WORK INSTRUCTIONS =>
The full set of records must be printed exactly as given.

RECORDS SHOWN =>
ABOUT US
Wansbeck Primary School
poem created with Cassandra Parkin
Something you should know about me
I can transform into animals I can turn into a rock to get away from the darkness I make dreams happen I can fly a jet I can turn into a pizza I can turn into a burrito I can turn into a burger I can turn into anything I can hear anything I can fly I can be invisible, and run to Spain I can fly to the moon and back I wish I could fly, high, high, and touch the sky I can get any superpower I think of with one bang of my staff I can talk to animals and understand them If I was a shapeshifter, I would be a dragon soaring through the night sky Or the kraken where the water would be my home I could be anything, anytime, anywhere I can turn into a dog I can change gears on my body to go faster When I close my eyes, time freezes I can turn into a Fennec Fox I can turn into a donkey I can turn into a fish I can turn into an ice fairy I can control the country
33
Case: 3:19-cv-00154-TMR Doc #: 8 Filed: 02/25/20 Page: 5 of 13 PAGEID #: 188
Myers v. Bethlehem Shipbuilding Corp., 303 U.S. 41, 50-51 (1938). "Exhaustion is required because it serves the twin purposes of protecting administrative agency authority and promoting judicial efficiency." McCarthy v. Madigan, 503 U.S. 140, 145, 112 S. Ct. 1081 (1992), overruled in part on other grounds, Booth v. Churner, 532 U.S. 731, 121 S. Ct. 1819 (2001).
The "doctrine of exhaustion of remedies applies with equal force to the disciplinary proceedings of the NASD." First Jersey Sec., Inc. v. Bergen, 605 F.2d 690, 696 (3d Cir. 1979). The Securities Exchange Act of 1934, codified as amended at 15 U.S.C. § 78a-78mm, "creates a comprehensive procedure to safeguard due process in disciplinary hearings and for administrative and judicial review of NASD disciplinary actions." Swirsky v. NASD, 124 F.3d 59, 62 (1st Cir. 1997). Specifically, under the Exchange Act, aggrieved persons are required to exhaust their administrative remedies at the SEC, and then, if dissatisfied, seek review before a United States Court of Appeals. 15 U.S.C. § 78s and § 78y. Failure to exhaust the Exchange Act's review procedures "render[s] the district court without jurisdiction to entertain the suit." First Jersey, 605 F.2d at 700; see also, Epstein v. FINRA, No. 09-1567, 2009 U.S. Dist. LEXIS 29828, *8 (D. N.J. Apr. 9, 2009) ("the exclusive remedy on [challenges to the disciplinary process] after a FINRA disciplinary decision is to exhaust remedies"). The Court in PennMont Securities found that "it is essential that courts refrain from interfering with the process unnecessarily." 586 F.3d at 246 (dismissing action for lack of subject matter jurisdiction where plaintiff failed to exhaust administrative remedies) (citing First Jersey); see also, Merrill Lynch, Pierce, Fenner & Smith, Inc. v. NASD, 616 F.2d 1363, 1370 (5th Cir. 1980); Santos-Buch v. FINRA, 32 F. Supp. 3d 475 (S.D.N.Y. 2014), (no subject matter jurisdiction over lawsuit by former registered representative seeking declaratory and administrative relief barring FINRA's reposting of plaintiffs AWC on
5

REPLY =>
ABOUT US
Wansbeck Primary School
poem created with Cassandra Parkin
Something you should know about me
I can transform into animals I can turn into a rock to get away from the darkness I make dreams happen I can fly a jet I can turn into a pizza I can turn into a burrito I can turn into a burger I can turn into anything I can hear anything I can fly I can be invisible, and run to Spain I can fly to the moon and back I wish I could fly, high, high, and touch the sky I can get any superpower I think of with one bang of my staff I can talk to animals and understand them If I was a shapeshifter, I would be a dragon soaring through the night sky Or the kraken where the water would be my home I could be anything, anytime, anywhere I can turn into a dog I can change gears on my body to go faster When I close my eyes, time freezes I can turn into a Fennec Fox I can turn into a donkey I can turn into a fish I can turn into an ice fairy I can control the country
33
Case: 3:19-cv-00154-TMR Doc #: 8 Filed: 02/25/20 Page: 5 of 13 PAGEID #: 188
Myers v. Bethlehem Shipbuilding Corp., 303 U.S. 41, 50-51 (1938). "Exhaustion is required because it serves the twin purposes of protecting administrative agency authority and promoting judicial efficiency." McCarthy v. Madigan, 503 U.S. 140, 145, 112 S. Ct. 1081 (1992), overruled in part on other grounds, Booth v. Churner, 532 U.S. 731, 121 S. Ct. 1819 (2001).
The "doctrine of exhaustion of remedies applies with equal force to the disciplinary proceedings of the NASD." First Jersey Sec., Inc. v. Bergen, 605 F.2d 690, 696 (3d Cir. 1979). The Securities Exchange Act of 1934, codified as amended at 15 U.S.C. § 78a-78mm, "creates a comprehensive procedure to safeguard due process in disciplinary hearings and for administrative and judicial review of NASD disciplinary actions." Swirsky v. NASD, 124 F.3d 59, 62 (1st Cir. 1997). Specifically, under the Exchange Act, aggrieved persons are required to exhaust their administrative remedies at the SEC, and then, if dissatisfied, seek review before a United States Court of Appeals. 15 U.S.C. § 78s and § 78y. Failure to exhaust the Exchange Act's review procedures "render[s] the district court without jurisdiction to entertain the suit." First Jersey, 605 F.2d at 700; see also, Epstein v. FINRA, No. 09-1567, 2009 U.S. Dist. LEXIS 29828, *8 (D. N.J. Apr. 9, 2009) ("the exclusive remedy on [challenges to the disciplinary process] after a FINRA disciplinary decision is to exhaust remedies"). The Court in PennMont Securities found that "it is essential that courts refrain from interfering with the process unnecessarily." 586 F.3d at 246 (dismissing action for lack of subject matter jurisdiction where plaintiff failed to exhaust administrative remedies) (citing First Jersey); see also, Merrill Lynch, Pierce, Fenner & Smith, Inc. v. NASD, 616 F.2d 1363, 1370 (5th Cir. 1980); Santos-Buch v. FINRA, 32 F. Supp. 3d 475 (S.D.N.Y. 2014), (no subject matter jurisdiction over lawsuit by former registered representative seeking declaratory and administrative relief barring FINRA's reposting of plaintiffs AWC on
5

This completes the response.